What's needed is gradual rebalancing of the currencies, which is happening already because of Chinese inflation, coupled with measures to create a Chinese consumer economy open to foreign competition. That would benefit all but won't come naturally.

A mix of friction and common interest can be seen on other issues as well.

China resists U.S. pressure to crack down hard on its reckless neighbor, North Korea, because the two countries have a long-standing relationship, because it fears a flood of immigration, and because it is uncomfortable with the prospect of a reunified Korea. But it also can't be entirely comfortable with a belligerent, nuclear armed neighbor that can destabilize its region.

Similarly, China is reluctant to pressure Iran into abandoning its nuclear program because it wants Iran's natural resources, but it grudgingly agreed to limited sanctions after being convinced that a nuclear threat in the Middle East posed a national threat.

Disagreement over human rights has a sharper edge, which Secretary of State Hillary Clinton recently has been honing. Surely, the oddest contrast of the summit will be past Nobel Peace prize winner Obama standing beside Hu, who is imprisoning the most recent winner.

In human rights and other areas, the U.S. should prod China to fulfill its obligations. What it must not do is fall into the trap of making China an enemy.

The outlines of potential superpower conflict are already emerging. China's military is growing rapidly, and because it has its own funding sources, it's not necessarily under Hu's control. He appeared visibly surprised last week when the military tested a new stealth fighter while Secretary of Defense Robert Gates was visiting.
This will stir defense contractors and politicians hungry for an enemy to arm up in response. But U.S. military spending is still five times China's. What's needed, instead, is something else, and that "something" is fully under American control. To compete, the U.S. must get its own house in order.

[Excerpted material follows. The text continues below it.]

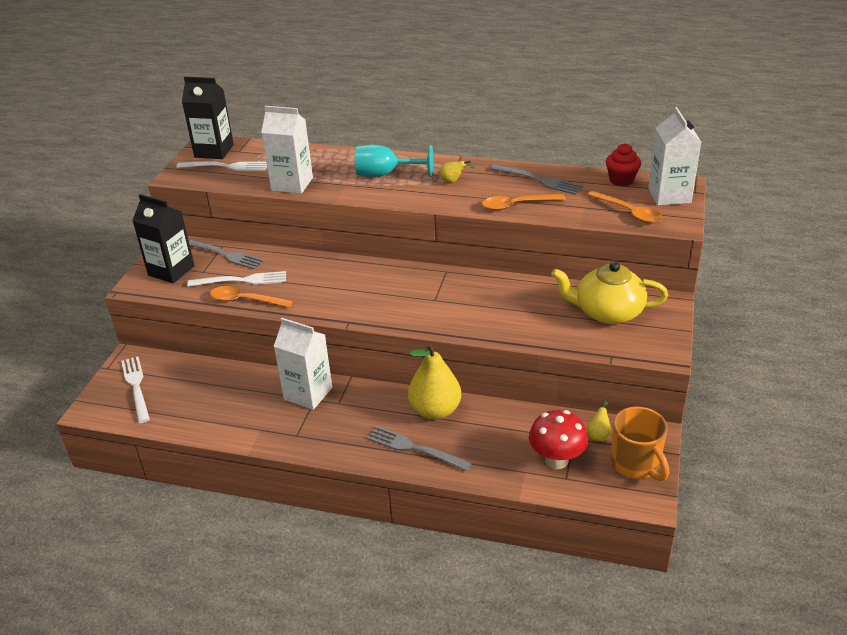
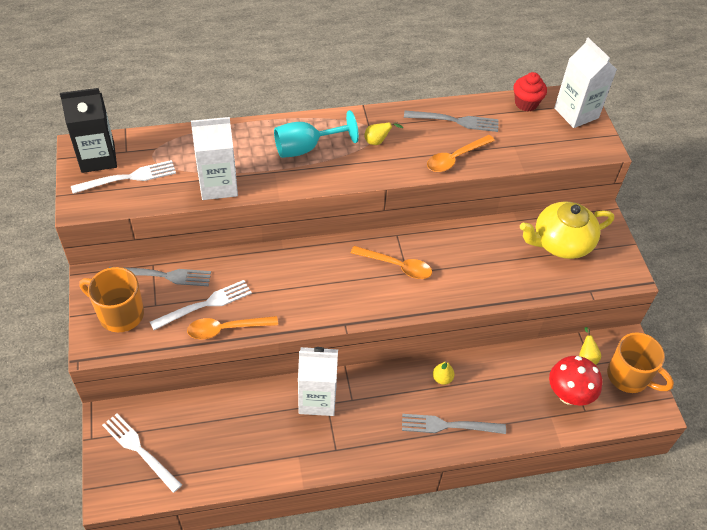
camera: 30 degrees left, 15 degrees up
black carton [132,194,195,283] -> orange mug [80,267,144,332]
yellow pear [408,342,461,420] -> yellow pear [433,361,455,385], size x0.43
orange spoon [587,191,663,224] -> orange spoon moved to [351,246,432,279]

Joint Chiefs of Staff Chairman Mike Mullen recently said that the greatest threat to the nation's security is its exploding national debt. Paying interest on the debt, which already costs $250 billion a year, drains money that will be need for other purposes. And we're paying much of that money to China, our biggest creditor.
China, meanwhile, is running a massive budget surplus, and with foresight that seems to utterly elude American policymakers, it is using the money to acquire the world's increasingly scarce national resources, develop an alternative energy industry and improve education. China's smart moves only highlight the foolishness of our own inaction.

Regardless of the summit's outcome, whether China's rise harms us or helps us is far more in our hands than in Beijing's.